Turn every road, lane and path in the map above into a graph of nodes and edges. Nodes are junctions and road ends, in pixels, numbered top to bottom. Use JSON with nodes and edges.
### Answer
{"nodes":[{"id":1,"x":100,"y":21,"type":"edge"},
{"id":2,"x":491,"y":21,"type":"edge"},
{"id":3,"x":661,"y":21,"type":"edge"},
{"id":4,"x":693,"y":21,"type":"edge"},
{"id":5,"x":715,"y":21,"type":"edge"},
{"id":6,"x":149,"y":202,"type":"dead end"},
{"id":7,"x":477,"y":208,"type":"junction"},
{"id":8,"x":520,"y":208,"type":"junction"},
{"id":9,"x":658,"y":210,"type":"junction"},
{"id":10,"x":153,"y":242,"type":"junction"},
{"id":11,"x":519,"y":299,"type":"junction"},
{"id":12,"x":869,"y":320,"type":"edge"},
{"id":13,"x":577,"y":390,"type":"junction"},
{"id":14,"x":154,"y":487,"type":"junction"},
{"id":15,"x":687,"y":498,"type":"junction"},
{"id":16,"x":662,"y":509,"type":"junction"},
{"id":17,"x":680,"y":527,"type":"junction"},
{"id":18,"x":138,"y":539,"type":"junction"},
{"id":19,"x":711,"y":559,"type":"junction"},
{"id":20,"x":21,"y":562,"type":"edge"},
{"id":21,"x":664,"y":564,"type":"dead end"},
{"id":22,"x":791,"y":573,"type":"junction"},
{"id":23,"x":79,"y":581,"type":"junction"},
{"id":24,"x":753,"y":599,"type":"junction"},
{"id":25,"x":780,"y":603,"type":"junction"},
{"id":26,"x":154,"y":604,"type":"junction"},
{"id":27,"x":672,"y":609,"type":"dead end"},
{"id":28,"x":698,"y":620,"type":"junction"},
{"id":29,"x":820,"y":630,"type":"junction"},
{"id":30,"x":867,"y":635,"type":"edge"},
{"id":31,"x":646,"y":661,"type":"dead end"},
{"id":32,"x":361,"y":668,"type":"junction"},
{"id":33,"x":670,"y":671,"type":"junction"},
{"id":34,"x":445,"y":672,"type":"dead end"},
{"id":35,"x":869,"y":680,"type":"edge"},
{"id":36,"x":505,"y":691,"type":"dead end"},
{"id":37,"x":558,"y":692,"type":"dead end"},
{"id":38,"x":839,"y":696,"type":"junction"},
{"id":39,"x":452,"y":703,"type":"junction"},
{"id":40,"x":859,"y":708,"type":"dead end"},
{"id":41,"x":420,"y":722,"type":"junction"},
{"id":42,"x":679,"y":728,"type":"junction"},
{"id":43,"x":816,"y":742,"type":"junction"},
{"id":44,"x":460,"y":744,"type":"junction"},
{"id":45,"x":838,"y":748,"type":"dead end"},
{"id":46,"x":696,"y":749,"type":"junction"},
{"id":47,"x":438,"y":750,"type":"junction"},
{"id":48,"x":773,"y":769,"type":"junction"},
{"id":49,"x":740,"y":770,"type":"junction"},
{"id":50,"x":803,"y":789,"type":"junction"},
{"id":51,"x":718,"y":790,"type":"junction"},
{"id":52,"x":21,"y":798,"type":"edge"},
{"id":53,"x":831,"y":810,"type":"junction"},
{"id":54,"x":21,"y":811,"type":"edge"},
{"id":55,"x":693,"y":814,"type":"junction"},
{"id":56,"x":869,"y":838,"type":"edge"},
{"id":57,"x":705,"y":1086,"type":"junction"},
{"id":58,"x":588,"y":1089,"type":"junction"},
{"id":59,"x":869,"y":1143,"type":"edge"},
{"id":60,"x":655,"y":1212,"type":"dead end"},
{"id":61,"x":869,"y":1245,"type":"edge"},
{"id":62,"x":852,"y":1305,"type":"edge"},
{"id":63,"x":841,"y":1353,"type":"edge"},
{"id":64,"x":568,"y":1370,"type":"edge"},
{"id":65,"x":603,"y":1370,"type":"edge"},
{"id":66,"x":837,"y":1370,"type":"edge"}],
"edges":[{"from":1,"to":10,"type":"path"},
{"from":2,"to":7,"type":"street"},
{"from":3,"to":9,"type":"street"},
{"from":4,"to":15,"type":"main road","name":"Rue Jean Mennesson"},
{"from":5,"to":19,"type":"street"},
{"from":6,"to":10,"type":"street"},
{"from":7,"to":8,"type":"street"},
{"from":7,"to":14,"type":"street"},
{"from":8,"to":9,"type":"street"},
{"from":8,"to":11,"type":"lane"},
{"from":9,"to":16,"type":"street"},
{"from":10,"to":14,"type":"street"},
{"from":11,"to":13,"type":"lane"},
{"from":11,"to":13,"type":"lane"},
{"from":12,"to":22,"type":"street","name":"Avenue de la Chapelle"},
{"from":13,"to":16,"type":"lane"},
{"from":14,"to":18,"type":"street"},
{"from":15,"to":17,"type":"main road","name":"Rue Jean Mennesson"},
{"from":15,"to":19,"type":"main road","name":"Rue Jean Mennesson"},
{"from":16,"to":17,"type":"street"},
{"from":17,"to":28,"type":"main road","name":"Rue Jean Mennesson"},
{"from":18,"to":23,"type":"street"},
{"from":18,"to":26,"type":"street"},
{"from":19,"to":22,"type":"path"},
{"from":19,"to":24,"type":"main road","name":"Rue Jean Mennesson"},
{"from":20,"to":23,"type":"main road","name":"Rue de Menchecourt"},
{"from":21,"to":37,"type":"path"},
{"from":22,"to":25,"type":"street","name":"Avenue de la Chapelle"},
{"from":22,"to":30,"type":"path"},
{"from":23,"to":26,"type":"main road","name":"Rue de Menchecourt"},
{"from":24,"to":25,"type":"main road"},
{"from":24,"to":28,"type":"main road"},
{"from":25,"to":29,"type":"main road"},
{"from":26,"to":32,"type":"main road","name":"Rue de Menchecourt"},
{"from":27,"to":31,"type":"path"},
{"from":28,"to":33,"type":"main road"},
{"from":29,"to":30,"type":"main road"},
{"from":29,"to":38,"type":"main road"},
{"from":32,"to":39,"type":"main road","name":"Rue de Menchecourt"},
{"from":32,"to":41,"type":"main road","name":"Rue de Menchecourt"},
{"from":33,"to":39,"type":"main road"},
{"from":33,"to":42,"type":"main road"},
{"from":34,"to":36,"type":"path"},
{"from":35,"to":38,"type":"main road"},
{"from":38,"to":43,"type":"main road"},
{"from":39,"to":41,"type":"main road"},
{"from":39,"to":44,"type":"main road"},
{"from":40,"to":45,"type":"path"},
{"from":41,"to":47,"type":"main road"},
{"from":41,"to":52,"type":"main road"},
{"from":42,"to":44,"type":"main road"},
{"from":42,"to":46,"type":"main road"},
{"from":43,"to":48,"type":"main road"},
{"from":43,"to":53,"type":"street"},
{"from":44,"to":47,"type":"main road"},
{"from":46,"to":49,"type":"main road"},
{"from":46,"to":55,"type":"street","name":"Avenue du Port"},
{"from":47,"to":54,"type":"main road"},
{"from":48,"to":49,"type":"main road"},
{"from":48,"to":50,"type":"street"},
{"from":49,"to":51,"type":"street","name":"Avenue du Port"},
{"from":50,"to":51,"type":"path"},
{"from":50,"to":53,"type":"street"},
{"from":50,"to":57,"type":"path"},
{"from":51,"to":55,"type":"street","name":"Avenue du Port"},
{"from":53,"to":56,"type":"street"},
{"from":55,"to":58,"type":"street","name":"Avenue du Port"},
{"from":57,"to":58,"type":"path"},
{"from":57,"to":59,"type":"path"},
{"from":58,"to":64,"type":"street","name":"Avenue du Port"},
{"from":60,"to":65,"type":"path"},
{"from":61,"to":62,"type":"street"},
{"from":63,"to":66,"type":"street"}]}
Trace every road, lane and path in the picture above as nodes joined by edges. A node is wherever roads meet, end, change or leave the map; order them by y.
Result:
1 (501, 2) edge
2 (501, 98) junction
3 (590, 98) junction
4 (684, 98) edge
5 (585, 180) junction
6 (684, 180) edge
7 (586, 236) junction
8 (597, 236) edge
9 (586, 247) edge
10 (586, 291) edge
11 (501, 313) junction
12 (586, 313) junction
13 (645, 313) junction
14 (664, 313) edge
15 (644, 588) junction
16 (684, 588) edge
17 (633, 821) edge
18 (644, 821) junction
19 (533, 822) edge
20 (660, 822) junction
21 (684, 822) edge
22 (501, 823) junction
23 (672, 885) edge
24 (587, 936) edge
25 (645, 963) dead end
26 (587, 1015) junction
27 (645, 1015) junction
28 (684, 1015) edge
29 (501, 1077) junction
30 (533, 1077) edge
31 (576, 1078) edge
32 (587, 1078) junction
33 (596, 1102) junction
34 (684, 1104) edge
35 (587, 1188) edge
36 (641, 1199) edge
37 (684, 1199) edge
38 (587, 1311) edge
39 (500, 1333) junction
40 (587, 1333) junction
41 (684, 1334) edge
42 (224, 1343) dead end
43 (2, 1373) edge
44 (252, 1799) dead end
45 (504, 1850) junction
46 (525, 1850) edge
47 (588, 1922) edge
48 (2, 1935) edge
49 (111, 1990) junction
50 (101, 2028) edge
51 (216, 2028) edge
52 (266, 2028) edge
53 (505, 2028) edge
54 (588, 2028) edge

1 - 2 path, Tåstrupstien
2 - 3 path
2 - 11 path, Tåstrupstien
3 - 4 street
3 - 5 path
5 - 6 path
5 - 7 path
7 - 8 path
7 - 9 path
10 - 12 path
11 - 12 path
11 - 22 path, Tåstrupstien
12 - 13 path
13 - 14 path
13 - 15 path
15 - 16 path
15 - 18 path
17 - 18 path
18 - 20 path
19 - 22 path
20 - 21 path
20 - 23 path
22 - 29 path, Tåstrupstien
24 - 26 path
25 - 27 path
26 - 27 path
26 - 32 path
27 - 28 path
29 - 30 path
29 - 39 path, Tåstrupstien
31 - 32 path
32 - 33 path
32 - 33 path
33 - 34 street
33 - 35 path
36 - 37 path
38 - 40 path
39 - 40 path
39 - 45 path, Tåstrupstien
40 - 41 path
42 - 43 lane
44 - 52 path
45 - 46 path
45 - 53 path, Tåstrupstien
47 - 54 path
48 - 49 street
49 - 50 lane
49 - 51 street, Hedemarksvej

> _WHAT NEEDS TO BE DONE_:
Whenever a line above includes "Chapelle", copy it in full.

> _RESULT FOR THIS EXERCISE_:
{"from":12,"to":22,"type":"street","name":"Avenue de la Chapelle"},
{"from":22,"to":25,"type":"street","name":"Avenue de la Chapelle"},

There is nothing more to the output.